◆ **EXERCISE DESCRIPTION**
Please continue the case study about designing a better way to book caterers, starting right after its final sentence and leaving aside the lines placed after it.

◆ **DOCUMENT EXCERPT**
CaterEase
I couldn't find a good caterer for my son's birthday. So I designed a better way to book one.
The Spark
My son's birthday was coming up. I needed a caterer. What followed was three days of phone calls, WhatsApp messages, and second-guessing — with no way to compare prices, no written menu, and no clue what the final bill would look like.
When my 10K Designers cohort asked me to pick a problem space, I didn't have to think twice.
The Mess
Booking a caterer in India is entirely offline. No platform, no transparency, no system.
- You call the same caterer twice and get two different prices
- Delivery, setup, and staff charges appear after you've committed
- Menu items change on event day because nothing was in writing
- If the food is bad, there's nowhere to report it
Going Deeper
I interviewed 8 people across three segments — a budget-conscious parent, a corporate event admin, and a quality-seeking professional. I also analyzed existing platforms, competitor gaps, and pricing patterns across Chennai.
View Full Research Board (FigJam) ↗
Three patterns kept showing up:
People want verified caterers, real photos, and reviews from actual customers — not curated testimonials.
The same caterer quotes different prices to different people. Hidden charges for delivery, setup, and staff are the norm.
Once you pay the advance, you have no leverage. No tracking, no agreement, no recourse if quality drops.
Who I'm Designing For
Calls 4–5 caterers, negotiates hard, always gets surprised by hidden charges after booking.
Books fast, needs invoices. Once had food arrive 30 minutes late to a client meeting with no way to track it.
Researches extensively, willing to pay premium. Paid ₹40,000 advance once and got mediocre quality with no recourse.

◆ **DATA EXTRACT**
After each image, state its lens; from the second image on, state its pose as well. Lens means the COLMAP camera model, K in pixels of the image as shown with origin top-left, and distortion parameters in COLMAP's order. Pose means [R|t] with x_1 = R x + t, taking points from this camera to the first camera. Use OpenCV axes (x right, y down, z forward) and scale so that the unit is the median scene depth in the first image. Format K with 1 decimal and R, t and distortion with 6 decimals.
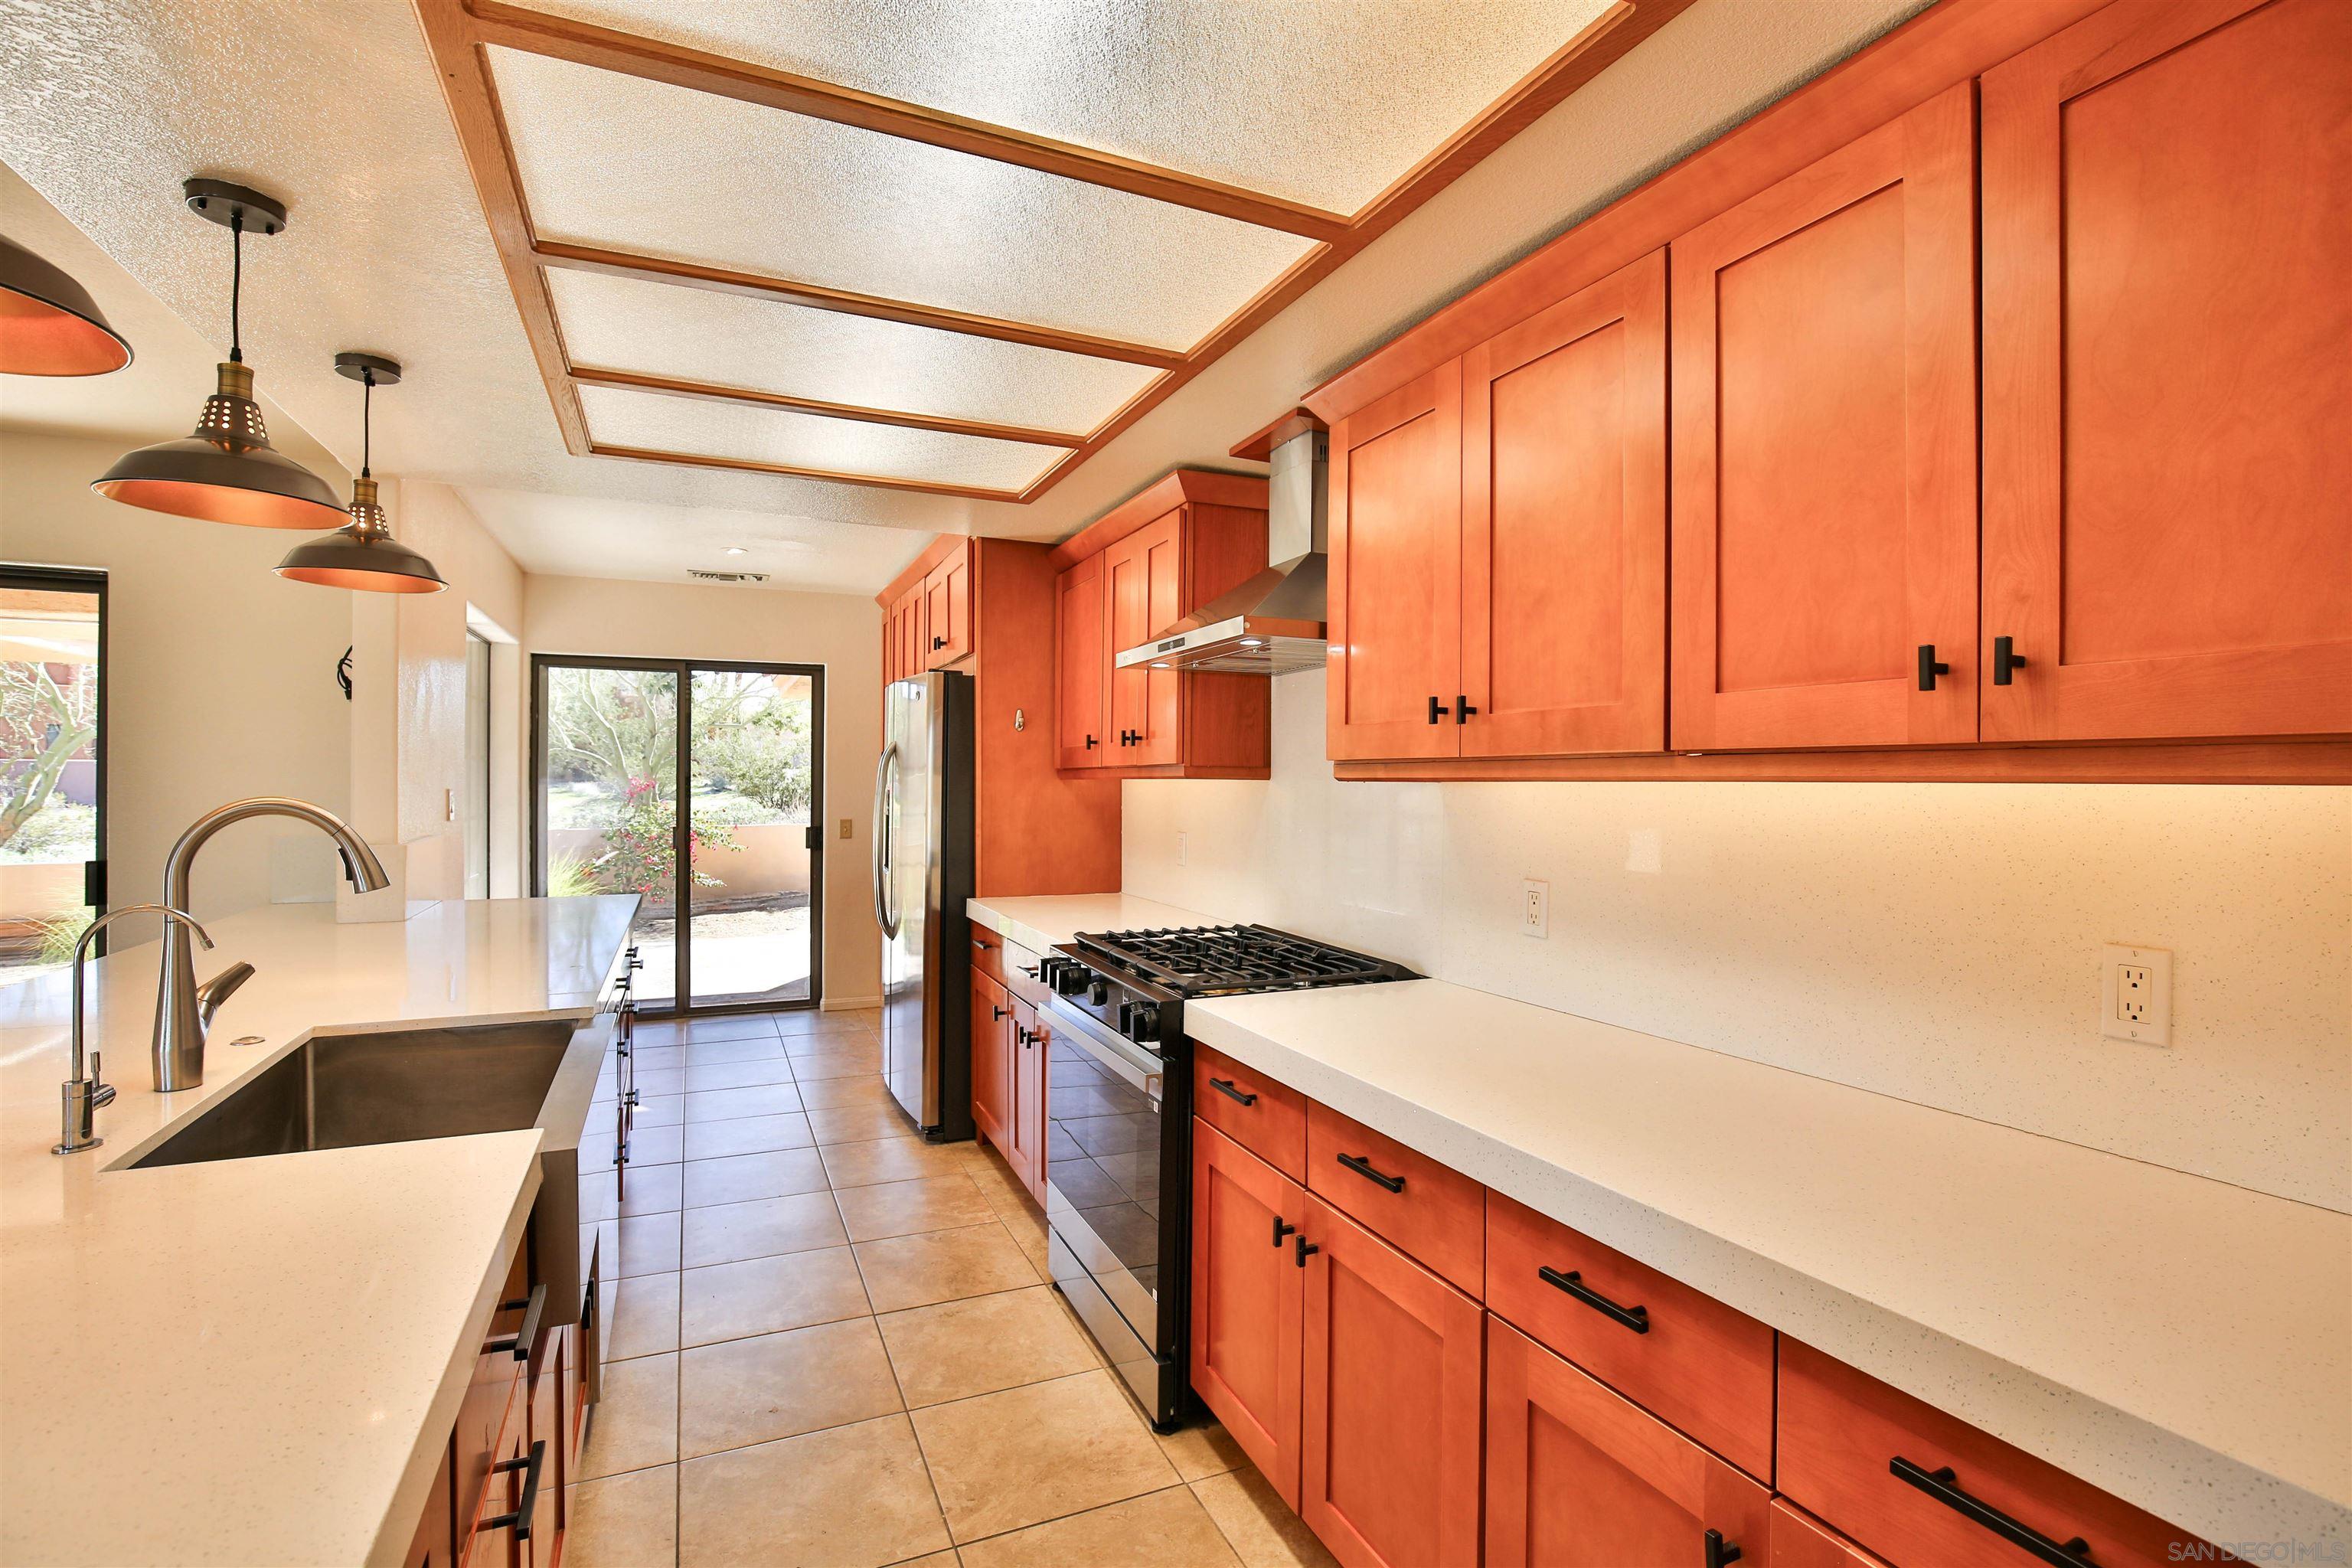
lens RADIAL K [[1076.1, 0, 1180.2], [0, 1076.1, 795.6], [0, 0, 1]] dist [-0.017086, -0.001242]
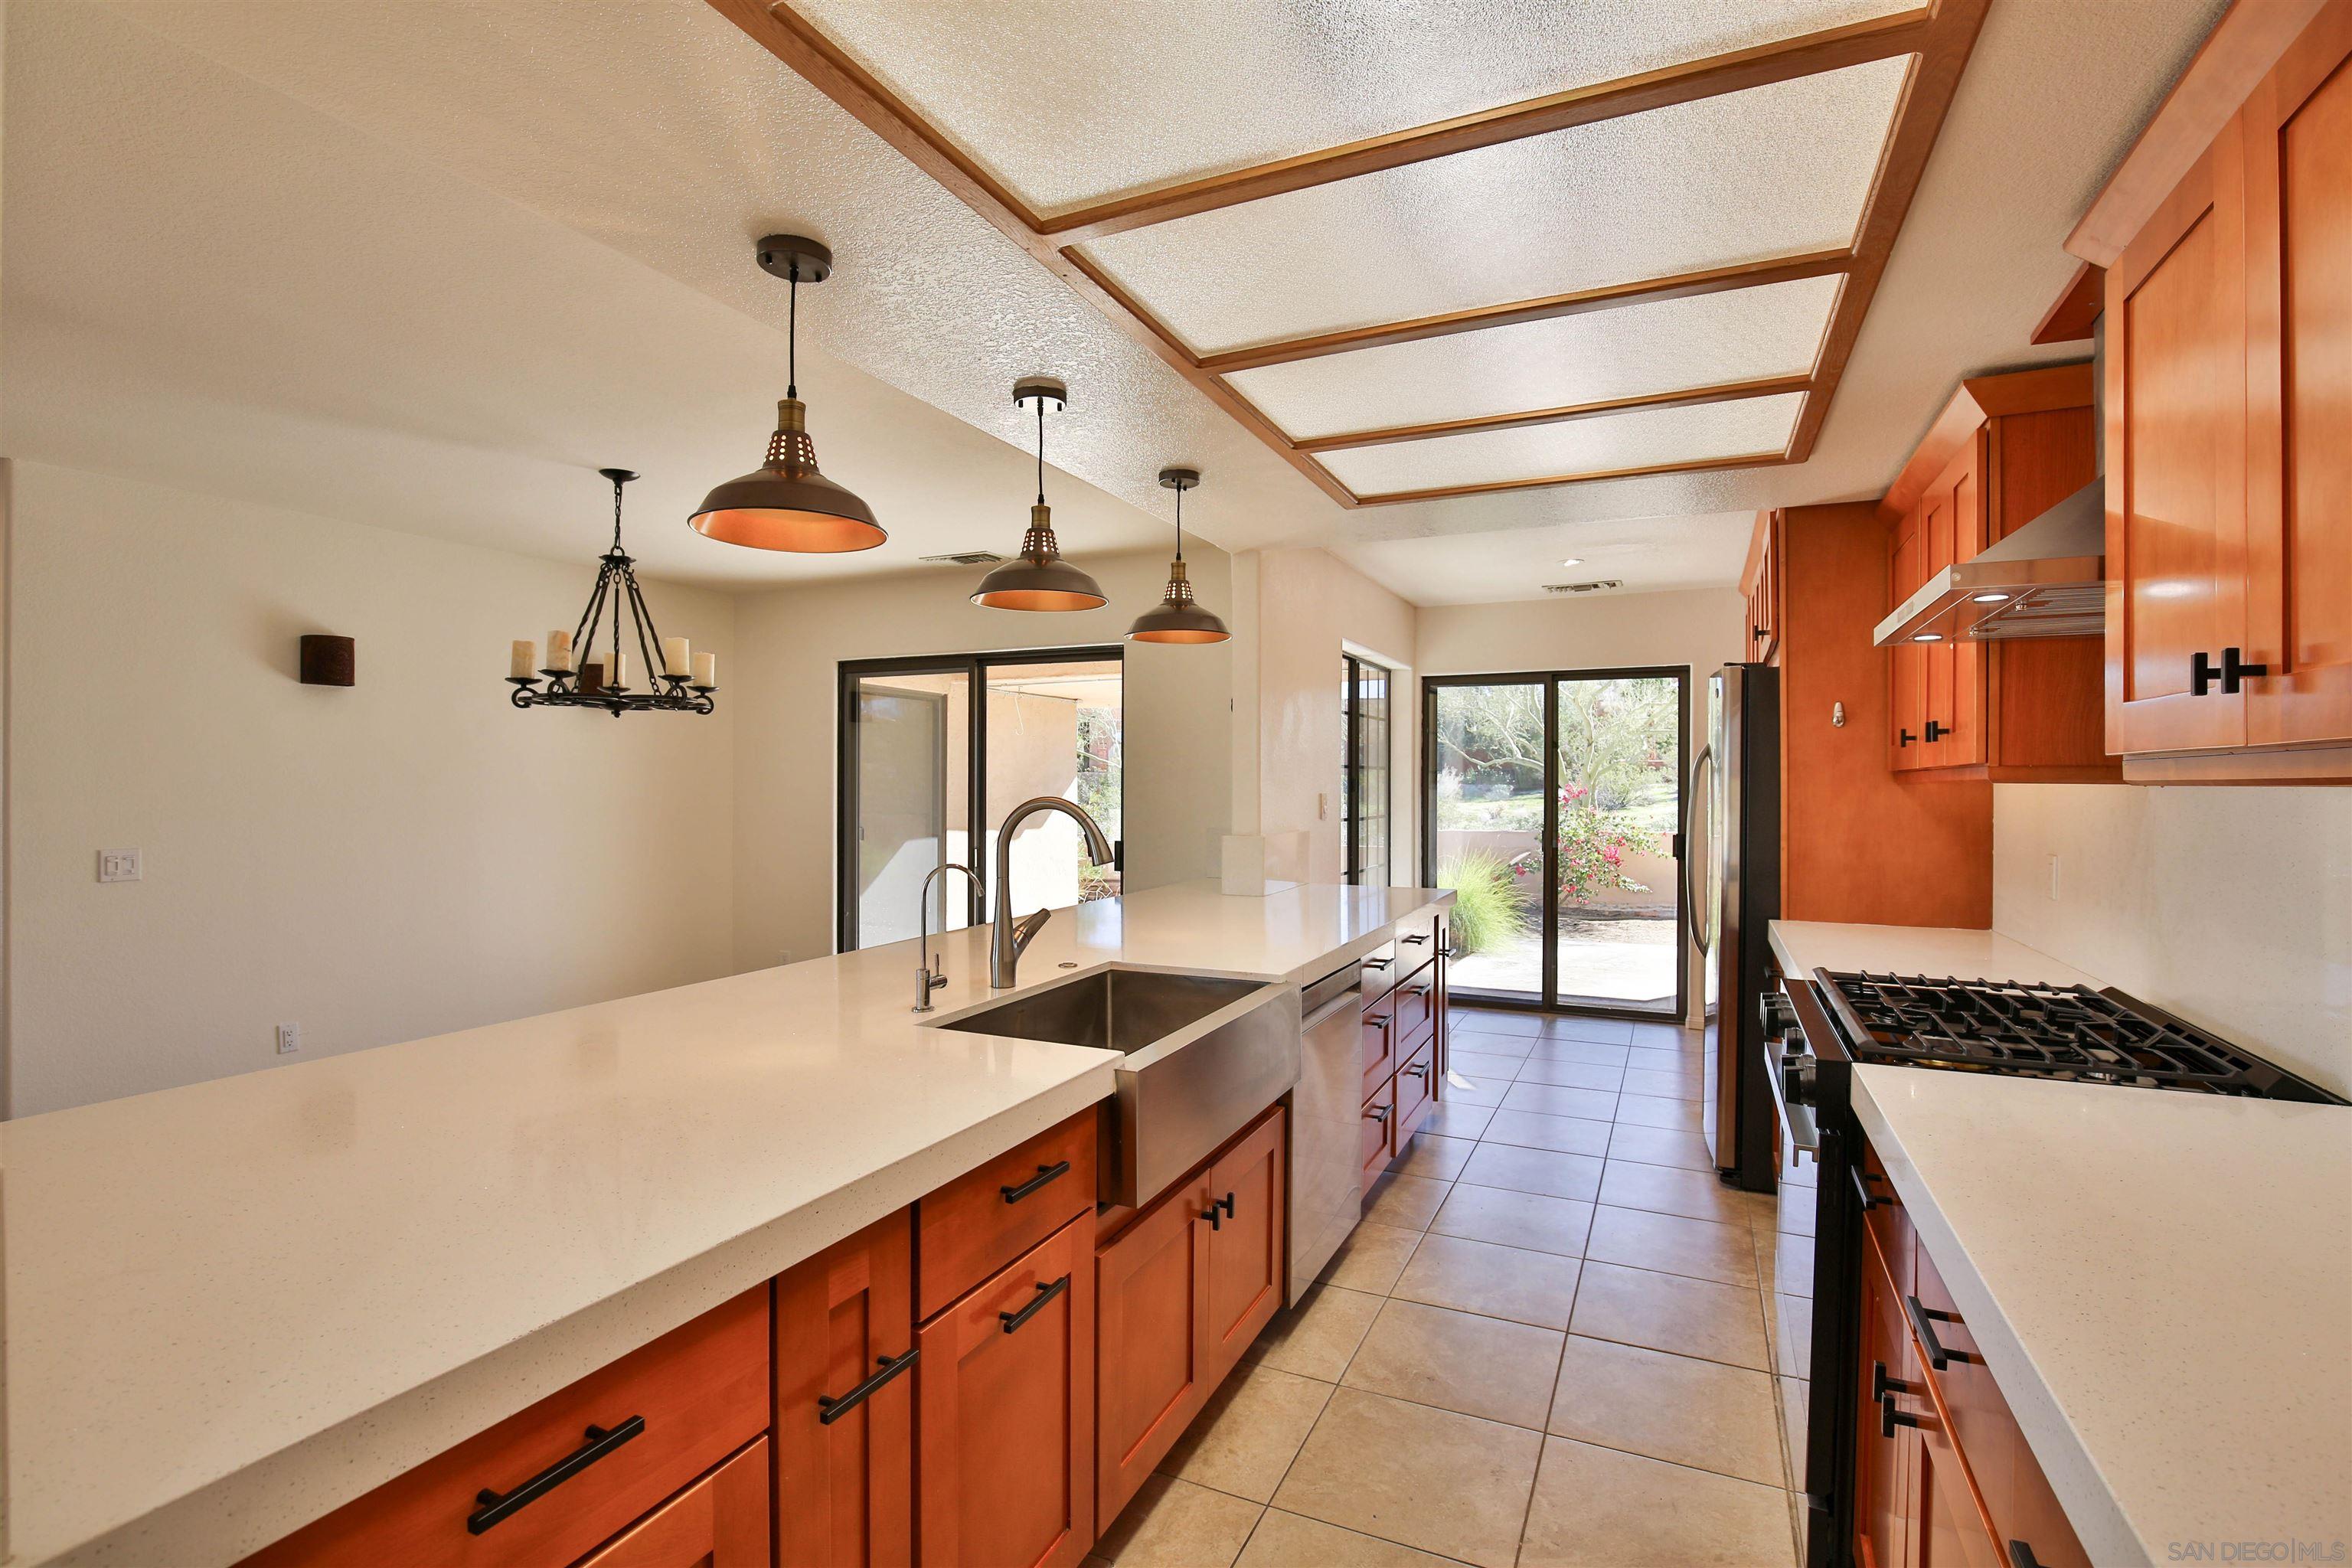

◆ **RESULT OF THIS TASK**
Getting to the Root
I ran the 5 Whys framework on each persona's top pain point. Six root causes surfaced — and they all pointed to the same gap:
There's no system. The entire catering industry runs on trust and phone calls. No digital agreements, no feedback loops, no tracking, no locked menus, no transparent pricing, no payment visibility.
The app needed to be that system.
From Research to Product
Every major screen maps directly to a research finding.
| Research Finding | Design Decision |
|---|---|
| Can't compare caterers | Standardized cards with rating, price, cuisine, verified badge |
| No transparent pricing | Full cost breakdown: food + staff + setup + delivery + GST |
| No written agreement | Locked menu with digital agreement on order summary |
| No tracking on event day | 7-stage order timeline from confirmed to completion |
| No accountability | Post-event review with 4 category ratings tied to real bookings |
| Portion confusion | Portion planner: per-head recommendation × guest count |
| Fragmented communication | In-app messaging with quick replies |
| No dietary clarity | Veg/non-veg indicators, “Pure Veg” badge, cuisine filters |
Key Screens
Here's how the key design decisions play out in the actual product.
Browse & Compare Caterers
Transparent Pricing
Order Tracking & Accountability
Beyond Figma
Most case studies end at a prototype. I wanted to see if this actually worked — not just as a Figma file, but as something you could tap through with real data.
I used Claude Code to build a fully functional React Native app.
Built with React Native (Expo), Supabase, and NativeWind. The goal wasn't production-ready code — it was proving that the research held up when you could actually use the product.
What I Learned
My best research insights came from already understanding the frustration. I wasn't discovering the problem — I was confirming and expanding what I already knew.
The screens came together fast because the decisions were already made during research. Every layout choice traced back to a finding.
Building the app forced me to confront things Figma doesn't — edge cases, empty states, real data. It made the design better retroactively.